Das geht aus der Verkehrsunfallstatistik hervor, die am Donnerstag von der Stuttgarter Polizei vorgestellt wurde. Mehr als 23.000 Unfälle bedeuten eine leichte Steigerung gegenüber dem Vorjahr. Die Top Ten der Kreuzungen mit den häufigsten Karambolagen umfasst 112 Unfälle, 59 Verletzte und 1,9 Millionen Euro Schaden.

Auch ortskundige Fahrer sind betroffen

Acht Verletzte und eine Viertelmillion Euro Schaden gibt es allein auf dem Gebhard-Müller-Platz. Auch der jüngste Unfall dort hat mehrere Zehntausend Euro gefordert. Dabei ist der 47-jährige Renault-Fahrer nicht ortsunkundig – sein Wagen hat jedenfalls ein Stuttgarter Kennzeichen. Was war passiert? Nach bisherigen Erkenntnissen der Polizei fuhr er auf der zweispurigen Konrad-Adenauer-Straße (B 14) vom Charlottenplatz Richtung Neckartor. „Dann wechselte er von der rechten auf die linke Fahrspur, um einen Lkw zu überholen“, sagt Polizeisprecherin Kara Starke. Und dabei tauchten zwei Ampeln auf, in 30 Metern Abstand.
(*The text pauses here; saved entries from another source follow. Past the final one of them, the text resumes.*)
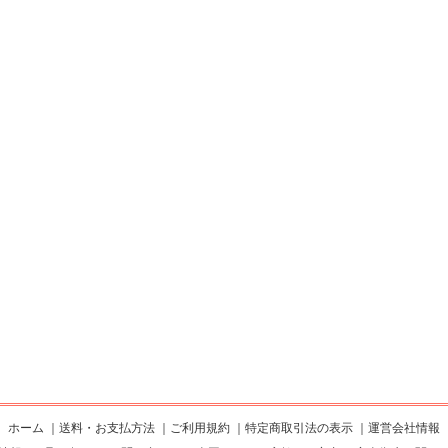
ホーム
｜
送料・お支払方法
｜
ご利用規約
｜
特定商取引法の表示
｜
運営会社情報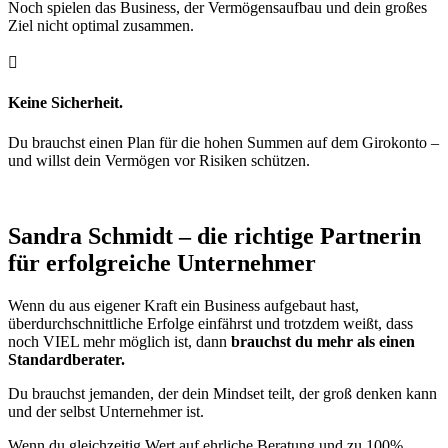
Noch spielen das Business, der Vermögensaufbau und dein großes
Ziel nicht optimal zusammen.

Keine Sicherheit.
Du brauchst einen Plan für die hohen Summen auf dem Girokonto –
und willst dein Vermögen vor Risiken schützen.
Sandra Schmidt – die richtige Partnerin
für erfolgreiche Unternehmer
Wenn du aus eigener Kraft ein Business aufgebaut hast,
überdurchschnittliche Erfolge einfährst und trotzdem weißt, dass
noch VIEL mehr möglich ist, dann
brauchst du mehr als einen
Standardberater.
Du brauchst jemanden, der dein Mindset teilt, der groß denken kann
und der selbst Unternehmer ist.
Wenn du gleichzeitig Wert auf ehrliche Beratung und zu 100%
„Am stärksten belasteter Knotenpunkt“

Die erste Ampel zeigte Grün, die zweite aber Rot, so die Polizei. Der 47-Jährige wollte über die Kreuzung weiter. Aus seiner Sicht von rechts tauchte dann aber eine 59-jährige Audi-Lenkerin auf, die vom Wagenburgtunnel Richtung Hauptbahnhof fahren wollte. Der Renault prallte gegen ihre Fahrerseite, beide Autos blieben demoliert stehen. Die Audi-Fahrerin wurde leicht verletzt in ein Krankenhaus gebracht.
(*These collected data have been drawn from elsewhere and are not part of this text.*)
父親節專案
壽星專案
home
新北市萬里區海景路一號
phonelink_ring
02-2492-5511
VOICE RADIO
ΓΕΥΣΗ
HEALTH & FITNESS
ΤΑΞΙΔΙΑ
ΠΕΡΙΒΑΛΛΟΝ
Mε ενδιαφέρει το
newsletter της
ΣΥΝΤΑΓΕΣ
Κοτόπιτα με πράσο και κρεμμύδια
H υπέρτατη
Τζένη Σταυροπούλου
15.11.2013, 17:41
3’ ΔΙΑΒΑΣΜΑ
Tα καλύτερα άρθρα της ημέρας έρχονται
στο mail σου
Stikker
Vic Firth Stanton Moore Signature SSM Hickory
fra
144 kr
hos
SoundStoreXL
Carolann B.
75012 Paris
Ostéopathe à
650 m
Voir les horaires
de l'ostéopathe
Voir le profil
Die Unfallursachen am Gebhard-Müller-Platz sind hinlänglich bekannt. „Er ist zahlenmäßig einer der am stärksten belasteten Knotenpunkte“, sagt Stadtsprecher Oliver Hillinger, „seit August 2023 haben sich die Verkehrsmengen nochmals deutlich erhöht.“ Hinzu komme die Dauerbaustelle, bei der Fahrstreifenaufteilung und Streckenführung je nach Bauphase immer wieder angepasst werden müssten. Im Zuge des Tiefbahnhofprojekts Stuttgart 21 werden die B-14-Autotunnelröhren unter der Kreuzung verlängert. „Die unterschiedlichen Unfälle können nicht eindeutig einer Ursache zugeordnet werden“, sagt Hillinger. Nachbesserungen helfen trotzdem: „Zumindest die Linksabbieger von der Konrad-Adenauer-Straße her sind kein Problem mehr“, sagt Polizeisprecherin Starke.
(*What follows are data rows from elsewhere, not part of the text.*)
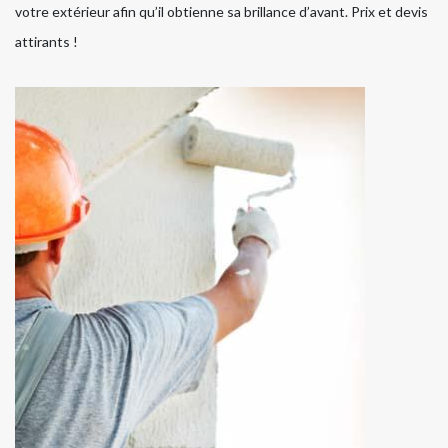
votre extérieur afin qu’il obtienne sa brillance d’avant. Prix et devis
attirants !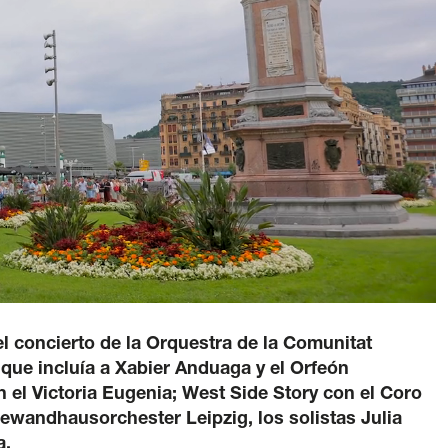
a Verde
ítica lingüística
/
Aviso legal
/
Política de privacidad
generales de compra de entradas
/
Canal de denuncia
l concierto de la Orquestra de la Comunitat
 que incluía a Xabier Anduaga y el Orfeón
n el Victoria Eugenia; West Side Story con el Coro
Gewandhausorchester Leipzig, los solistas Julia
a.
Geisterfahrer landet in Untersuchungshaft

Nicht weit davon entfernt: Der Arnulf-Klett-Platz und die Schillerstraße sind als Neueinsteiger gleich auf vorderen Plätzen gelandet. Da wurden rote Ampeln übersehen, Linienbusse abgedrängt, Wendeverbote missachtet. „Und auch Alkohol spielte eine Rolle“, sagt Kara Starke. In den Annalen findet sich etwa ein 41-jähriger BMW-Fahrer, der in der Schillerstraße einige Warnbaken abräumte, nach Bad Cannstatt flüchtete, wo er als Geisterfahrer mehrere Fahrzeuge beschädigte. Der Mann kam am Ende in Untersuchungshaft.

Die Schlossstraße im Stuttgarter Westen hat gleich an zwei Stellen ein Problem: Stadtbahn-Kollisionen, weil Autofahrer verbotenerweise abbiegen. Eine Lösung? Unklar.

Verboten über die Gleise in der Schlossstraße: Der Autofahrer wurde schwer verletzt. Foto: Andreas Rosar

Ähnlich sieht es in Bad Cannstatt für die Kreuzung Waiblinger und Daimlerstraße aus. Trotz Neugestaltung und Beschilderung geraten Autofahrer seit Jahren den Stadtbahnen in die Quere. Eine neue Linksabbiegerspur von der Waiblinger Straße zum Daimlerplatz, die das Verbotene wenigstens in geordnete Bahnen brächte, ist bisher nur ein Plan. Allerdings gibt es in der Gegenrichtung schon diese Möglichkeit – aber eben Unfälle durch Rotlichtverstöße.

Fahrrad-Probleme in Untertürkheim

Ein Neuling unter den zehn unfallträchtigsten Stellen ist der Kreisverkehr Großglockner- und Mettinger Straße in Untertürkheim. „Das sind vor allem Fahrradunfälle“, sagt Polizeisprecherin Starke. Der Geh- und Radweg kreuzt in diesem Bereich die Auf- beziehungsweise die Abfahrt von einem Parkdeck. Radfahrer, die aus der Unterführung heraus in Richtung Großglocknerstraße radeln, werden für Autofahrer erst spät sichtbar. Ein bereits seit Jahren bekanntes Problem.

Manchmal können Statistiken aber auch täuschen. Das Olgaeck in der Innenstadt zum Beispiel verzeichnet lediglich drei Unfälle – doch dort gab es 2025 besonders viel Leid. So kam dort eine 81-jährige Fußgängerin ums Leben, als sie im März von einem abbiegenden Fahrer eines Klein-Lkw auf der Fußgängerfurt übersehen wurde. Und zwei Monate später prallte an derselben Stelle ein tonnenschwerer Geländewagen in eine Fußgängergruppe – eine 46-jährige Mutter wurde tödlich verletzt. Der Sachschaden wird auf 388.000 Euro beziffert.